# Directions for this task
Copy everything below from the line containing "The SquareX Solution" down to the line containing "nterest to your photos.", both included, exactly as they appear. Leave out the picture markers.

# Working data
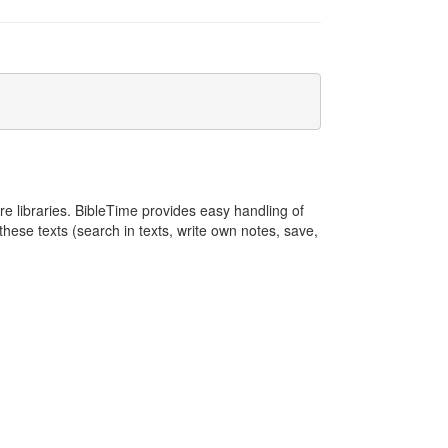
e libraries. BibleTime provides easy handling of
these texts (search in texts, write own notes, save,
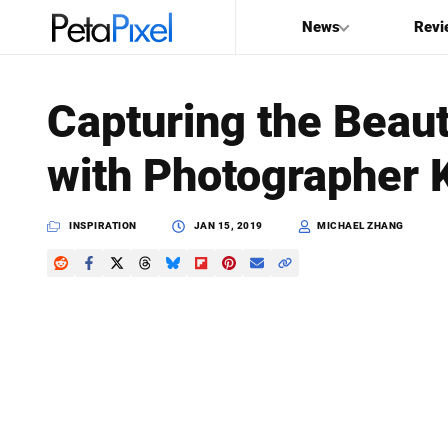
News
Revi
SEARCH
Capturing the Beauty
Search
with Photographer 
PetaPixel
INSPIRATION
JAN 15, 2019
MICHAEL ZHANG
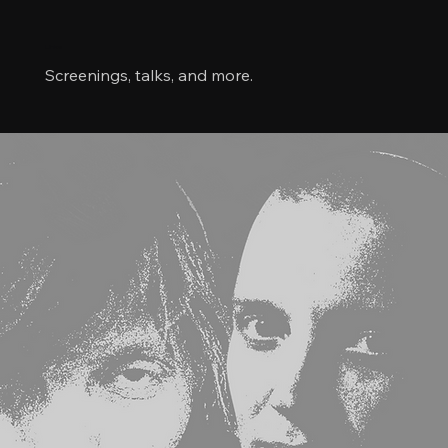
Links
Screenings, talks, and more.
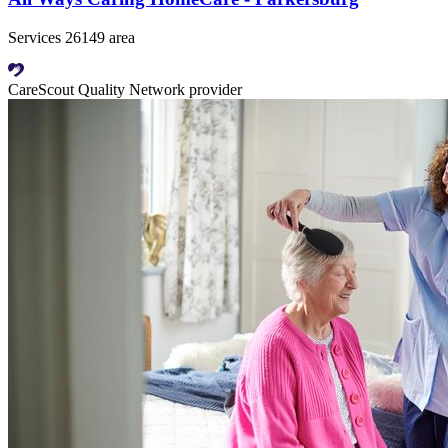
Services 26149 area
CareScout Quality Network provider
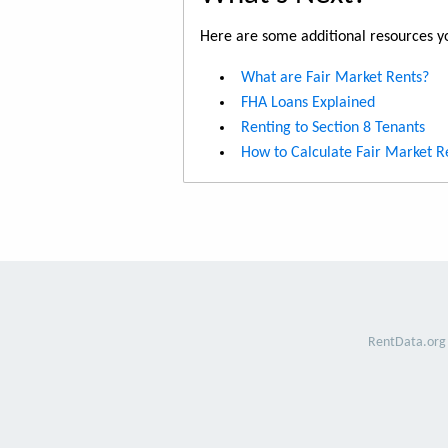
Here are some additional resources yo
What are Fair Market Rents?
FHA Loans Explained
Renting to Section 8 Tenants
How to Calculate Fair Market R
RentData.org 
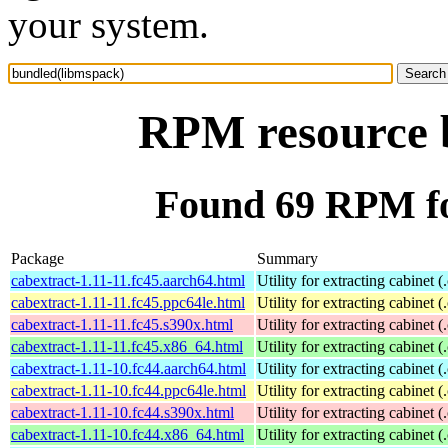
your system.
RPM resource 
Found 69 RPM fo
Package
Summary
cabextract-1.11-11.fc45.aarch64.html
Utility for extracting cabinet (
cabextract-1.11-11.fc45.ppc64le.html
Utility for extracting cabinet (
cabextract-1.11-11.fc45.s390x.html
Utility for extracting cabinet (
cabextract-1.11-11.fc45.x86_64.html
Utility for extracting cabinet (
cabextract-1.11-10.fc44.aarch64.html
Utility for extracting cabinet (
cabextract-1.11-10.fc44.ppc64le.html
Utility for extracting cabinet (
cabextract-1.11-10.fc44.s390x.html
Utility for extracting cabinet (
cabextract-1.11-10.fc44.x86_64.html
Utility for extracting cabinet (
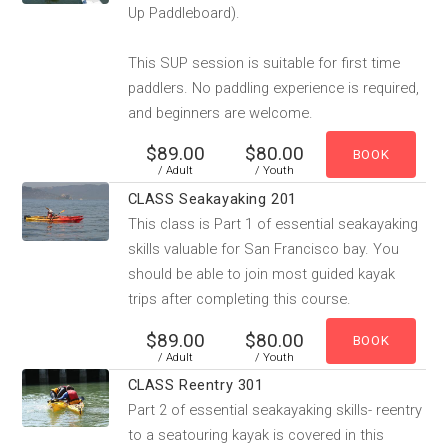
Up Paddleboard).
This SUP session is suitable for first time
paddlers. No paddling experience is required,
and beginners are welcome.
$89.00
$80.00
/ Adult
/ Youth
CLASS Seakayaking 201
This class is Part 1 of essential seakayaking
skills valuable for San Francisco bay. You
should be able to join most guided kayak
trips after completing this course.
$89.00
$80.00
/ Adult
/ Youth
CLASS Reentry 301
Part 2 of essential seakayaking skills- reentry
to a seatouring kayak is covered in this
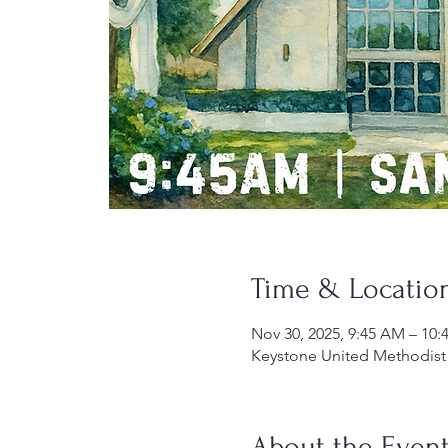
Time & Locatio
Nov 30, 2025, 9:45 AM – 10
Keystone United Methodist 
About the Even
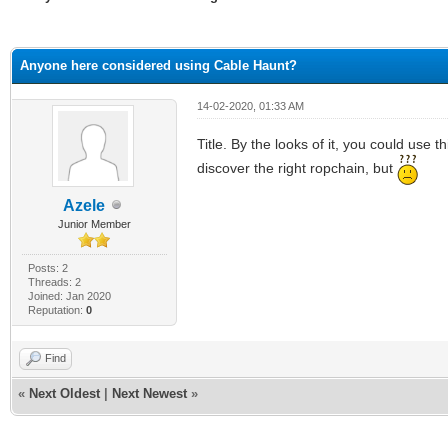
ge
Anyone here considered using Cable Haunt?
14-02-2020, 01:33 AM
Title. By the looks of it, you could use 
discover the right ropchain, but
Azele
Junior Member
Posts: 2
Threads: 2
Joined: Jan 2020
Reputation:
0
Find
«
Next Oldest
|
Next Newest
»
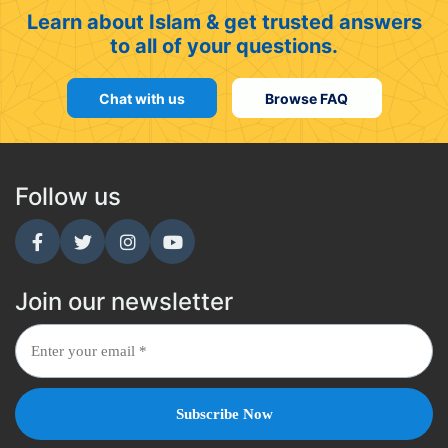
Learn about Islam & get trusted answers
to all of your questions.
Chat with us
Browse FAQ
Follow us
Join our newsletter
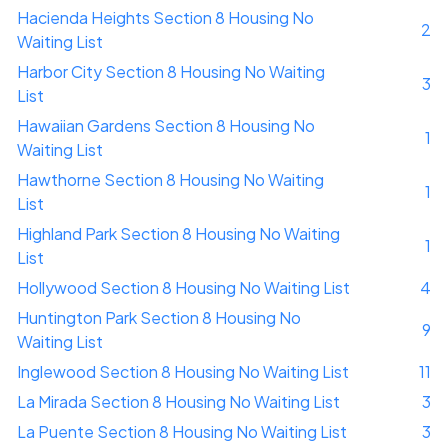
Hacienda Heights Section 8 Housing No
2
Waiting List
Harbor City Section 8 Housing No Waiting
3
List
Hawaiian Gardens Section 8 Housing No
1
Waiting List
Hawthorne Section 8 Housing No Waiting
1
List
Highland Park Section 8 Housing No Waiting
1
List
Hollywood Section 8 Housing No Waiting List
4
Huntington Park Section 8 Housing No
9
Waiting List
Inglewood Section 8 Housing No Waiting List
11
La Mirada Section 8 Housing No Waiting List
3
La Puente Section 8 Housing No Waiting List
3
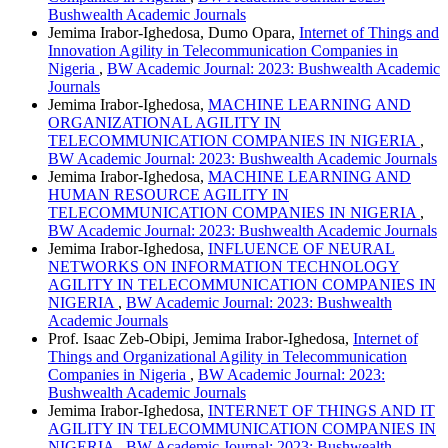
Bushwealth Academic Journals
Jemima Irabor-Ighedosa, Dumo Opara,
Internet of Things and
Innovation Agility in Telecommunication Companies in
Nigeria
,
BW Academic Journal: 2023: Bushwealth Academic
Journals
Jemima Irabor-Ighedosa,
MACHINE LEARNING AND
ORGANIZATIONAL AGILITY IN
TELECOMMUNICATION COMPANIES IN NIGERIA
,
BW Academic Journal: 2023: Bushwealth Academic Journals
Jemima Irabor-Ighedosa,
MACHINE LEARNING AND
HUMAN RESOURCE AGILITY IN
TELECOMMUNICATION COMPANIES IN NIGERIA
,
BW Academic Journal: 2023: Bushwealth Academic Journals
Jemima Irabor-Ighedosa,
INFLUENCE OF NEURAL
NETWORKS ON INFORMATION TECHNOLOGY
AGILITY IN TELECOMMUNICATION COMPANIES IN
NIGERIA
,
BW Academic Journal: 2023: Bushwealth
Academic Journals
Prof. Isaac Zeb-Obipi, Jemima Irabor-Ighedosa,
Internet of
Things and Organizational Agility in Telecommunication
Companies in Nigeria
,
BW Academic Journal: 2023:
Bushwealth Academic Journals
Jemima Irabor-Ighedosa,
INTERNET OF THINGS AND IT
AGILITY IN TELECOMMUNICATION COMPANIES IN
NIGERIA
,
BW Academic Journal: 2023: Bushwealth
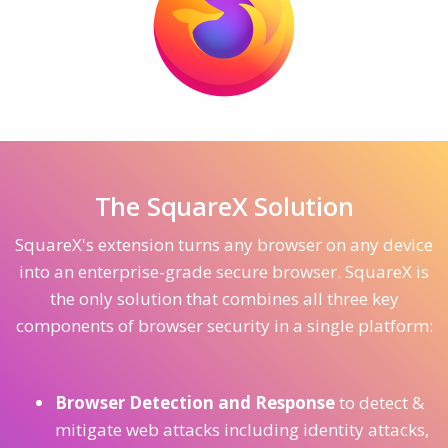
The SquareX Solution
SquareX's extension turns any browser on any device
into an enterprise-grade secure browser. SquareX is
the only solution that combines all three key
components of browser security in a single platform:
Browser Detection and Response
to detect &
mitigate web attacks including identity attacks,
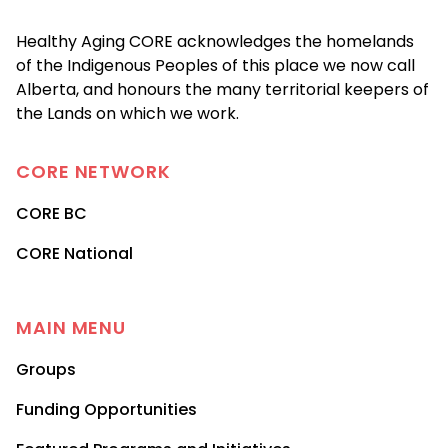
Healthy Aging CORE acknowledges the homelands
of the Indigenous Peoples of this place we now call
Alberta, and honours the many territorial keepers of
the Lands on which we work.
CORE
NETWORK
CORE BC
CORE National
MAIN MENU
Groups
Funding Opportunities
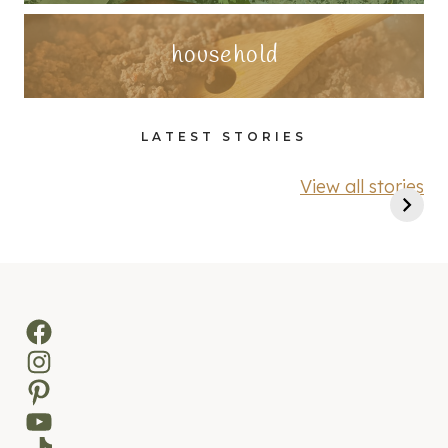
household
LATEST STORIES
View all stories
Facebook
Instagram
Pinterest
YouTube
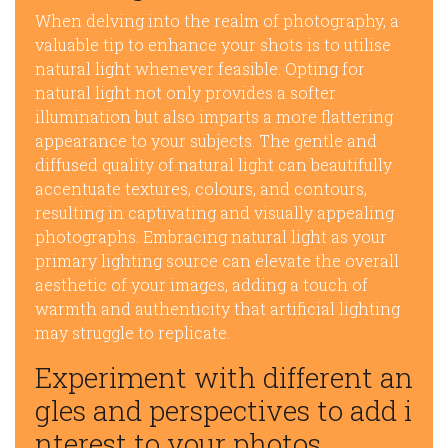
When delving into the realm of photography, a
valuable tip to enhance your shots is to utilise
natural light whenever feasible. Opting for
natural light not only provides a softer
illumination but also imparts a more flattering
appearance to your subjects. The gentle and
diffused quality of natural light can beautifully
accentuate textures, colours, and contours,
resulting in captivating and visually appealing
photographs. Embracing natural light as your
primary lighting source can elevate the overall
aesthetic of your images, adding a touch of
warmth and authenticity that artificial lighting
may struggle to replicate.
Experiment with different an
gles and perspectives to add i
nterest to your photos.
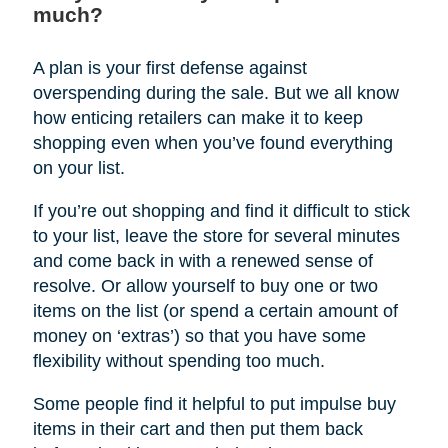
much?
A plan is your first defense against
overspending during the sale. But we all know
how enticing retailers can make it to keep
shopping even when you’ve found everything
on your list.
If you’re out shopping and find it difficult to stick
to your list, leave the store for several minutes
and come back in with a renewed sense of
resolve. Or allow yourself to buy one or two
items on the list (or spend a certain amount of
money on ‘extras’) so that you have some
flexibility without spending too much.
Some people find it helpful to put impulse buy
items in their cart and then put them back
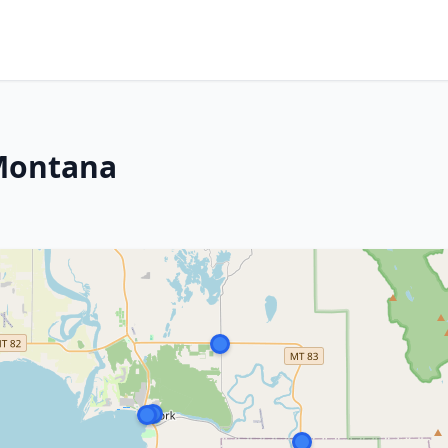
 Montana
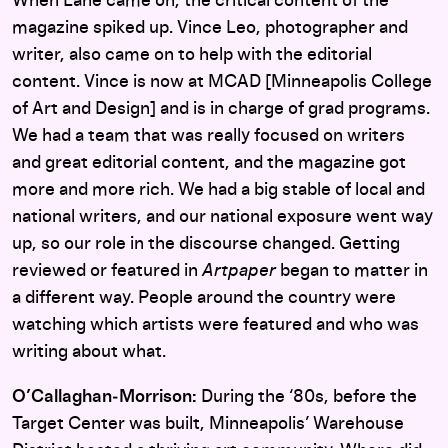
When Lane came on, the critical content of the
magazine spiked up. Vince Leo, photographer and
writer, also came on to help with the editorial
content. Vince is now at MCAD [Minneapolis College
of Art and Design] and is in charge of grad programs.
We had a team that was really focused on writers
and great editorial content, and the magazine got
more and more rich. We had a big stable of local and
national writers, and our national exposure went way
up, so our role in the discourse changed. Getting
reviewed or featured in
Artpaper
began to matter in
a different way. People around the country were
watching which artists were featured and who was
writing about what.
O’Callaghan‑Morrison:
During the ‘80s, before the
Target Center was built, Minneapolis’ Warehouse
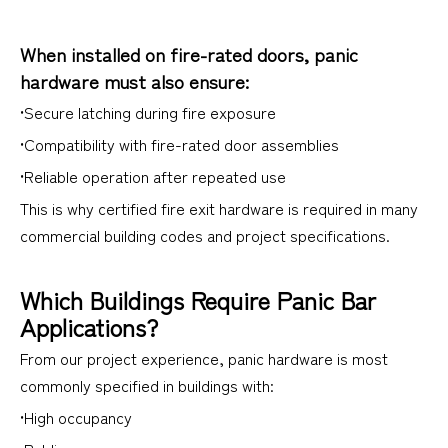
When installed on fire-rated doors, panic
hardware must also ensure:
•Secure latching during fire exposure
•Compatibility with fire-rated door assemblies
•Reliable operation after repeated use
This is why certified fire exit hardware is required in many
commercial building codes and project specifications.
Which Buildings Require Panic Bar
Applications?
From our project experience, panic hardware is most
commonly specified in buildings with:
•High occupancy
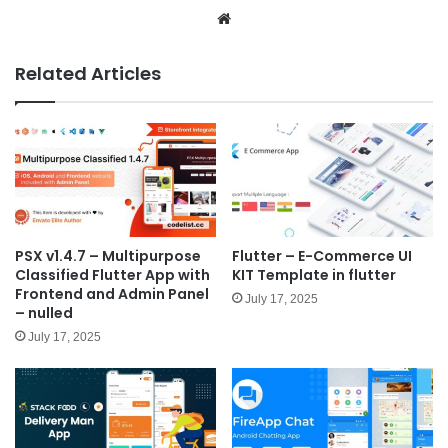
We
bsit
e
Related Articles
PSX v1.4.7 – Multipurpose
Flutter – E-Commerce UI
Classified Flutter App with
KIT Template in flutter
Frontend and Admin Panel
July 17, 2025
– nulled
July 17, 2025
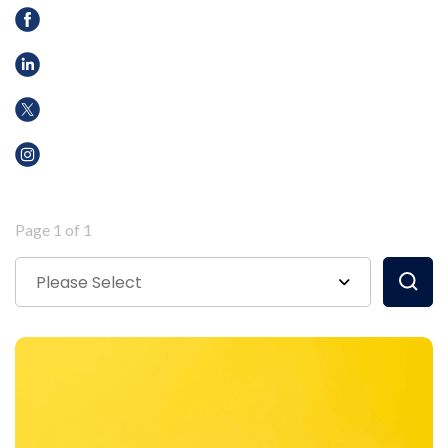
Page 1 of 1
Please Select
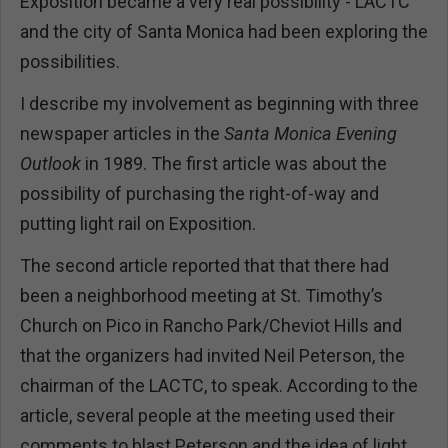
Exposition became a very real possibility - LACTC
and the city of Santa Monica had been exploring the
possibilities.
I describe my involvement as beginning with three
newspaper articles in the
Santa Monica Evening
Outlook
in 1989. The first article was about the
possibility of purchasing the right-of-way and
putting light rail on Exposition.
The second article reported that that there had
been a neighborhood meeting at St. Timothy’s
Church on Pico in Rancho Park/Cheviot Hills and
that the organizers had invited Neil Peterson, the
chairman of the LACTC, to speak. According to the
article, several people at the meeting used their
comments to blast Peterson and the idea of light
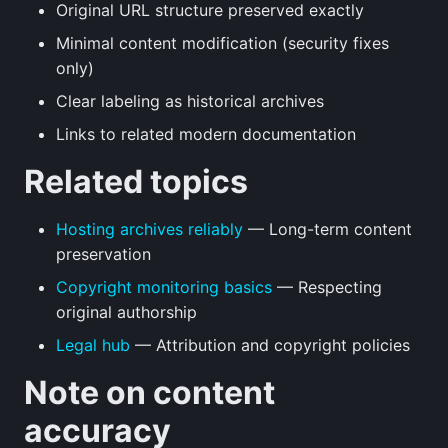
Original URL structure preserved exactly
Minimal content modification (security fixes
only)
Clear labeling as historical archives
Links to related modern documentation
Related topics
Hosting archives reliably
— Long-term content
preservation
Copyright monitoring basics
— Respecting
original authorship
Legal hub
— Attribution and copyright policies
Note on content
accuracy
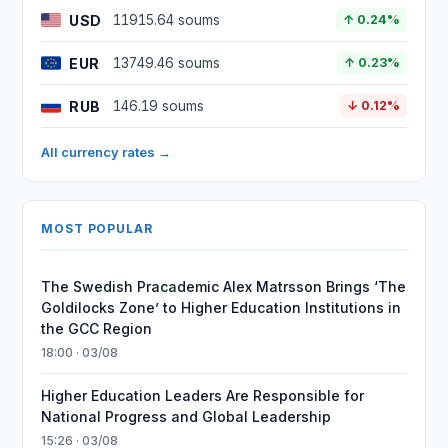
USD
11915.64 soums
↑ 0.24%
EUR
13749.46 soums
↑ 0.23%
RUB
146.19 soums
↓ 0.12%
All currency rates →
MOST POPULAR
The Swedish Pracademic Alex Matrsson Brings ‘The
Goldilocks Zone’ to Higher Education Institutions in
the GCC Region
18:00 · 03/08
Higher Education Leaders Are Responsible for
National Progress and Global Leadership
15:26 · 03/08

# Task answer
The SquareX Solution
SquareX's extension turns any browser on any device
into an enterprise-grade secure browser. SquareX is
the only solution that combines all three key
components of browser security in a single platform:
Browser Detection and Response
to detect &
mitigate web attacks including identity attacks,
Healthy Aging CORE acknowledges the homelands
of the Indigenous Peoples of this place we now call
Alberta, and honours the many territorial keepers of
the Lands on which we work.
CORE
NETWORK
CORE BC
CORE National
MAIN MENU
Groups
Funding Opportunities
household
LATEST STORIES
View all stories
Facebook
Instagram
Pinterest
YouTube
When delving into the realm of photography, a
valuable tip to enhance your shots is to utilise
natural light whenever feasible. Opting for
natural light not only provides a softer
illumination but also imparts a more flattering
appearance to your subjects. The gentle and
diffused quality of natural light can beautifully
accentuate textures, colours, and contours,
resulting in captivating and visually appealing
photographs. Embracing natural light as your
primary lighting source can elevate the overall
aesthetic of your images, adding a touch of
warmth and authenticity that artificial lighting
may struggle to replicate.
Experiment with different an
gles and perspectives to add i
nterest to your photos.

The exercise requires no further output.